Dapagliflozin alleviates right heart failure by promoting collagen degradation by reducing ROS levels.

BACKGROUND: Right ventricular (RV) fibrosis is an important pathological change that occurs during the development of right heart failure (RHF) induced by pulmonary hypertension (PH). Dapagliflozin (DAPA), a sodium-glucose cotransporter 2 (SGLT2) inhibitor, has been shown to play a major role in left heart failure, but it is unclear whether it has a positive effect on RHF. This study aimed to clarify the effect of DAPA on PH-induced RHF and investigate the underlying mechanisms.

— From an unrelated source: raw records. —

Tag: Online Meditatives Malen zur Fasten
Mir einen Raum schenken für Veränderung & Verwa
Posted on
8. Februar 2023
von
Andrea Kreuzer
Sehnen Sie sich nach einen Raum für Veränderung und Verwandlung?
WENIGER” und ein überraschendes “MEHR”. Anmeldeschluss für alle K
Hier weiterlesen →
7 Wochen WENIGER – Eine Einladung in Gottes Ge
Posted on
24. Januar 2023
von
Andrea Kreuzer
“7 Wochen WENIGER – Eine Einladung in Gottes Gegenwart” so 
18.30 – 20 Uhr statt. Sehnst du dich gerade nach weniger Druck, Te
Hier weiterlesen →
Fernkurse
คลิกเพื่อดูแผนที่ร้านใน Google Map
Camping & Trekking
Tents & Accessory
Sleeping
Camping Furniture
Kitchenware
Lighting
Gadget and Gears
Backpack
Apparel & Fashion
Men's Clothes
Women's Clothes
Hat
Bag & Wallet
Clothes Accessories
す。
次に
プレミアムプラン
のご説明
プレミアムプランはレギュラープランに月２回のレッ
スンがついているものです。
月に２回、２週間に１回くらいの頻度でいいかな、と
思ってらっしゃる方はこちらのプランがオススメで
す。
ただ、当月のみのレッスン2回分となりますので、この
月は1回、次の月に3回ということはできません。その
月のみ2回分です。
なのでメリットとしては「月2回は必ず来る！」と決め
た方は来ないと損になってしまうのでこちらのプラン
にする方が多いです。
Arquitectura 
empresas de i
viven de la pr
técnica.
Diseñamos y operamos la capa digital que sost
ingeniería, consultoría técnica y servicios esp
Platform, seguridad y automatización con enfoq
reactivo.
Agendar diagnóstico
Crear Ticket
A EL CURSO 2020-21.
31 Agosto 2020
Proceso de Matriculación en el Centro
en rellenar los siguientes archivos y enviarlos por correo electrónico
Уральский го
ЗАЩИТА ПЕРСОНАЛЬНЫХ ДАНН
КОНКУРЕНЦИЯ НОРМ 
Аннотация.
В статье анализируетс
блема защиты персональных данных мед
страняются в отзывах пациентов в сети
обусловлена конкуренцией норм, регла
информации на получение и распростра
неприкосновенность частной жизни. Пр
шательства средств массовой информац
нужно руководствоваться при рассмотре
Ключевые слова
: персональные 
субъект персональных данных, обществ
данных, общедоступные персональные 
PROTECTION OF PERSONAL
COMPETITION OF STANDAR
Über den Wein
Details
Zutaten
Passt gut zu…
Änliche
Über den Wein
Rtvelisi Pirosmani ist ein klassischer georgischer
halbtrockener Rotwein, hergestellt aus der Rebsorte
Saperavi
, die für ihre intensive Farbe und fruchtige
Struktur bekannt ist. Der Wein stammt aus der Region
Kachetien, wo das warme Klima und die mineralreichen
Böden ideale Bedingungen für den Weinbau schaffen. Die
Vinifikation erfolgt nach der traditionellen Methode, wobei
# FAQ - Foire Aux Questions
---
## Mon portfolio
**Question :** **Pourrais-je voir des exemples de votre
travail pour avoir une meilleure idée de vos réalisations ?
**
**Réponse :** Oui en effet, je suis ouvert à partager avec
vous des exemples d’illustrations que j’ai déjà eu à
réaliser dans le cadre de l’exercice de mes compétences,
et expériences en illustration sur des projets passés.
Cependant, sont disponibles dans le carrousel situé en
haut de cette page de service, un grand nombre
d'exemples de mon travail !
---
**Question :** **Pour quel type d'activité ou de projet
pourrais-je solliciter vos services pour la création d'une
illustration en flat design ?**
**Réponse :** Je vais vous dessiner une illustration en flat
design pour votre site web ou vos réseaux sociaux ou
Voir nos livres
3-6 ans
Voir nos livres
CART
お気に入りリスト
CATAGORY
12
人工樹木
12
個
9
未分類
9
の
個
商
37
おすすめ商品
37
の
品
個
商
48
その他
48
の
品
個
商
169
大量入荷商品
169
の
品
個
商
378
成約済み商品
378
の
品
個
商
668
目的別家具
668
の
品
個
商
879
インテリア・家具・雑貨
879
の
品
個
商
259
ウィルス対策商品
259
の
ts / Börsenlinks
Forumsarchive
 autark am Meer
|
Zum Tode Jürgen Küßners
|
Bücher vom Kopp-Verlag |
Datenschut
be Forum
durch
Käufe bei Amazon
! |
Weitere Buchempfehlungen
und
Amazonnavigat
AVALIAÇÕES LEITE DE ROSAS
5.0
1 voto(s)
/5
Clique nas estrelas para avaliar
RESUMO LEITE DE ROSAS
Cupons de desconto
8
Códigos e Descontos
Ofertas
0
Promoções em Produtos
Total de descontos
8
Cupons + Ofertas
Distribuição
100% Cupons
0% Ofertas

METHODS: We conducted experiments on two rat models with PH-induced RHF and cardiac fibroblasts (CFs) exposed to pathological mechanical stretch or transforming growth factor-beta (TGF-ß) to investigate the effect of DAPA. RESULTS: In vivo, DAPA could improve pulmonary hemodynamics and RV function. It also attenuated right heart hypertrophy and RV fibrosis. In vitro, DAPA reduced collagen expression by increasing the production of matrix metalloproteinase 2 (MMP2) and matrix metalloproteinase 9 (MMP9). Additionally, DAPA was found to reduce reactive oxygen species (ROS) levels in CFs and the right heart in rats. Similar to DAPA, the ROS scavenger N-acetylcysteine (NAC) exerted antifibrotic effects on CFs. Therefore, we further investigated the mechanism by which DAPA promoted collagen degradation by reducing ROS levels. CONCLUSIONS: In summary, we concluded that DAPA ameliorated PH-induced structural and functional changes in the right heart by increasing collagen degradation. Our study provides new ideas for the possibility of using DAPA to treat RHF.